__Job item__.
Go through the records below and tally the lines that include "unit". Answer with the number only.

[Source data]
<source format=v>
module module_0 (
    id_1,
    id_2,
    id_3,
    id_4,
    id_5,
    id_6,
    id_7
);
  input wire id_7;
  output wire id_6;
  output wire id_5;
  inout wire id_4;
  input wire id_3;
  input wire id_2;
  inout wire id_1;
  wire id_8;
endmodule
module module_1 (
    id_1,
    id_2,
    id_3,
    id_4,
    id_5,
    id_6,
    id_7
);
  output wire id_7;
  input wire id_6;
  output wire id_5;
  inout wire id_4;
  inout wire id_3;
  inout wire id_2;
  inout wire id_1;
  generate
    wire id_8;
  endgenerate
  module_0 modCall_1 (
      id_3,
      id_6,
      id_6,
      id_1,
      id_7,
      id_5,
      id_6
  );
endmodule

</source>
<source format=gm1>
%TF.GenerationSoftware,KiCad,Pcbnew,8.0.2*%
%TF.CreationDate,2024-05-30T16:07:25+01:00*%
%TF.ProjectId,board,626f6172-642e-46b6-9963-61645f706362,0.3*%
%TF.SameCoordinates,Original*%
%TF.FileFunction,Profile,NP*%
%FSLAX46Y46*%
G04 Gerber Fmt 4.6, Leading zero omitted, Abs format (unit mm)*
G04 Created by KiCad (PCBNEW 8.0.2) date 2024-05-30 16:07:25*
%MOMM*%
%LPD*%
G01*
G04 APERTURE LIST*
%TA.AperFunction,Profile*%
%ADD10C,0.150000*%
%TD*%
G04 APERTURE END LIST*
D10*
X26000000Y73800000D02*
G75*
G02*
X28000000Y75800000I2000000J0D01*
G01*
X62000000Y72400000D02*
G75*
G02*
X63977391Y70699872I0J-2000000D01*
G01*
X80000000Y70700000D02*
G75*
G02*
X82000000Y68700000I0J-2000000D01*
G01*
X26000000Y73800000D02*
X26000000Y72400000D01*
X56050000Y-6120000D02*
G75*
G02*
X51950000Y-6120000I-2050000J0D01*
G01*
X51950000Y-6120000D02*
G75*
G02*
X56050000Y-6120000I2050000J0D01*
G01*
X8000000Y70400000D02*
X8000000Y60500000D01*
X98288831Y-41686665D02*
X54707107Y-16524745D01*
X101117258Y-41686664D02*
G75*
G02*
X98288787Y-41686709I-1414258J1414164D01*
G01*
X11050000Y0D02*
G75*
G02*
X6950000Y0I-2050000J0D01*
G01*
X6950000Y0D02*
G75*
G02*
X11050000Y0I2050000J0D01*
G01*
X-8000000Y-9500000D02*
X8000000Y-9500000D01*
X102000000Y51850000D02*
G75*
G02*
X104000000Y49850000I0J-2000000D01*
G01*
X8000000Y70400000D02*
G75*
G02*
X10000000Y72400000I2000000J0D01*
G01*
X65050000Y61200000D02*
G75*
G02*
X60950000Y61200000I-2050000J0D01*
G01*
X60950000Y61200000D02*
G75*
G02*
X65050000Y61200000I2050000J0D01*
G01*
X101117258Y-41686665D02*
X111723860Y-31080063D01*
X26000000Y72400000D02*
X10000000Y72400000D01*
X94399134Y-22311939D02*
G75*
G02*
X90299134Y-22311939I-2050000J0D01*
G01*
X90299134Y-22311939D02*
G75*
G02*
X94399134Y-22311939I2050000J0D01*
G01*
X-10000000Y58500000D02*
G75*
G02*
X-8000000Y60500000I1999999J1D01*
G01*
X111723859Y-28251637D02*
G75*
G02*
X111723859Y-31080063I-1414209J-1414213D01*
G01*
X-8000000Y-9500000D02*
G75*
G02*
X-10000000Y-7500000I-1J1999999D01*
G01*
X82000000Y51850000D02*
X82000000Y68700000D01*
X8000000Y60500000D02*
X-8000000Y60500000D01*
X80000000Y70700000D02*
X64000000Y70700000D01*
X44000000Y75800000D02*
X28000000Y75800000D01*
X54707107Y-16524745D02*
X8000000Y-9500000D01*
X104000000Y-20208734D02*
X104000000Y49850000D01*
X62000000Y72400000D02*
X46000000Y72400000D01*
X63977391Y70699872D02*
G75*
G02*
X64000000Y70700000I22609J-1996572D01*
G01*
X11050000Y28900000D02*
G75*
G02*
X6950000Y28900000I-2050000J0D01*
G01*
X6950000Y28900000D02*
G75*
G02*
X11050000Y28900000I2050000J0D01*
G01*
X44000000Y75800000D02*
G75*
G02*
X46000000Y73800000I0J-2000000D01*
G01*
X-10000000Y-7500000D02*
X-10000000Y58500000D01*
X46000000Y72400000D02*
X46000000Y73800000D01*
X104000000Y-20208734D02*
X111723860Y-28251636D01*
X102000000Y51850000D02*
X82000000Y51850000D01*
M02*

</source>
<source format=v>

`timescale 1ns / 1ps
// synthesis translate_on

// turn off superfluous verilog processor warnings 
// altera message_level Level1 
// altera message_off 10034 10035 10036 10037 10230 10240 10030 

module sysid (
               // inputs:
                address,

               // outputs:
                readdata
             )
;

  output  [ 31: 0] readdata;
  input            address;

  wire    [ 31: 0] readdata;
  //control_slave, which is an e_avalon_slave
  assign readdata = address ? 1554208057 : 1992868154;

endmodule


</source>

==

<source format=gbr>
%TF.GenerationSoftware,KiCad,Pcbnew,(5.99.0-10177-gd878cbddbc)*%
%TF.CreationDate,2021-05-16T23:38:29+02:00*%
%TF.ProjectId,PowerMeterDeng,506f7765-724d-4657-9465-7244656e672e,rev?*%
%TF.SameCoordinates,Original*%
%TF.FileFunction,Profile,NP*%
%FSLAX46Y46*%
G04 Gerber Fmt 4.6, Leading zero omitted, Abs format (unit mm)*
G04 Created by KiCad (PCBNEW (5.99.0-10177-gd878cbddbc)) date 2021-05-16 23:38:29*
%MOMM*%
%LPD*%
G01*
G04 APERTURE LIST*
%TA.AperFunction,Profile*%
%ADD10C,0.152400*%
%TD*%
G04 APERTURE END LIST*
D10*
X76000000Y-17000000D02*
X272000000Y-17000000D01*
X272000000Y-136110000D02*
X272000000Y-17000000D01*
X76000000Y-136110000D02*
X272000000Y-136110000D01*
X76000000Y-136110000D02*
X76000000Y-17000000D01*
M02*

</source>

--

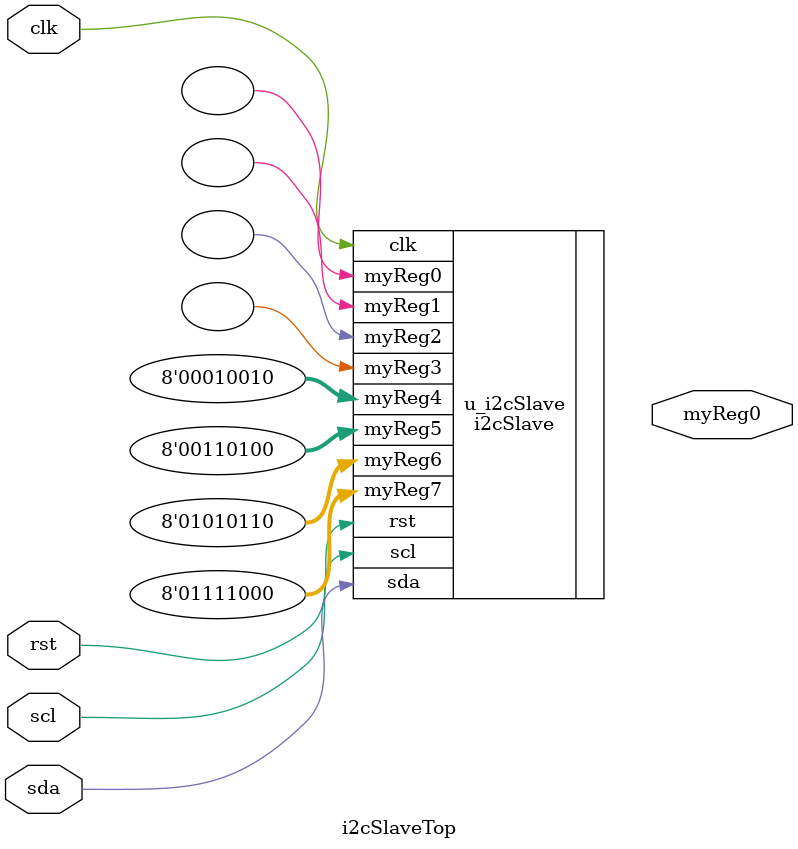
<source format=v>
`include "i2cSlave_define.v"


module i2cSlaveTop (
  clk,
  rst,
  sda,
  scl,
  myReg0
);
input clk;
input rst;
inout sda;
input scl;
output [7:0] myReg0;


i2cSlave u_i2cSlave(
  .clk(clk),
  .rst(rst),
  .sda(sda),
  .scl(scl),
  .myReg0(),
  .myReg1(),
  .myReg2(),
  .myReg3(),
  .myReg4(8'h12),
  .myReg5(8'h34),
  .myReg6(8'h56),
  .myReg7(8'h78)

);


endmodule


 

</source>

__Response__.
2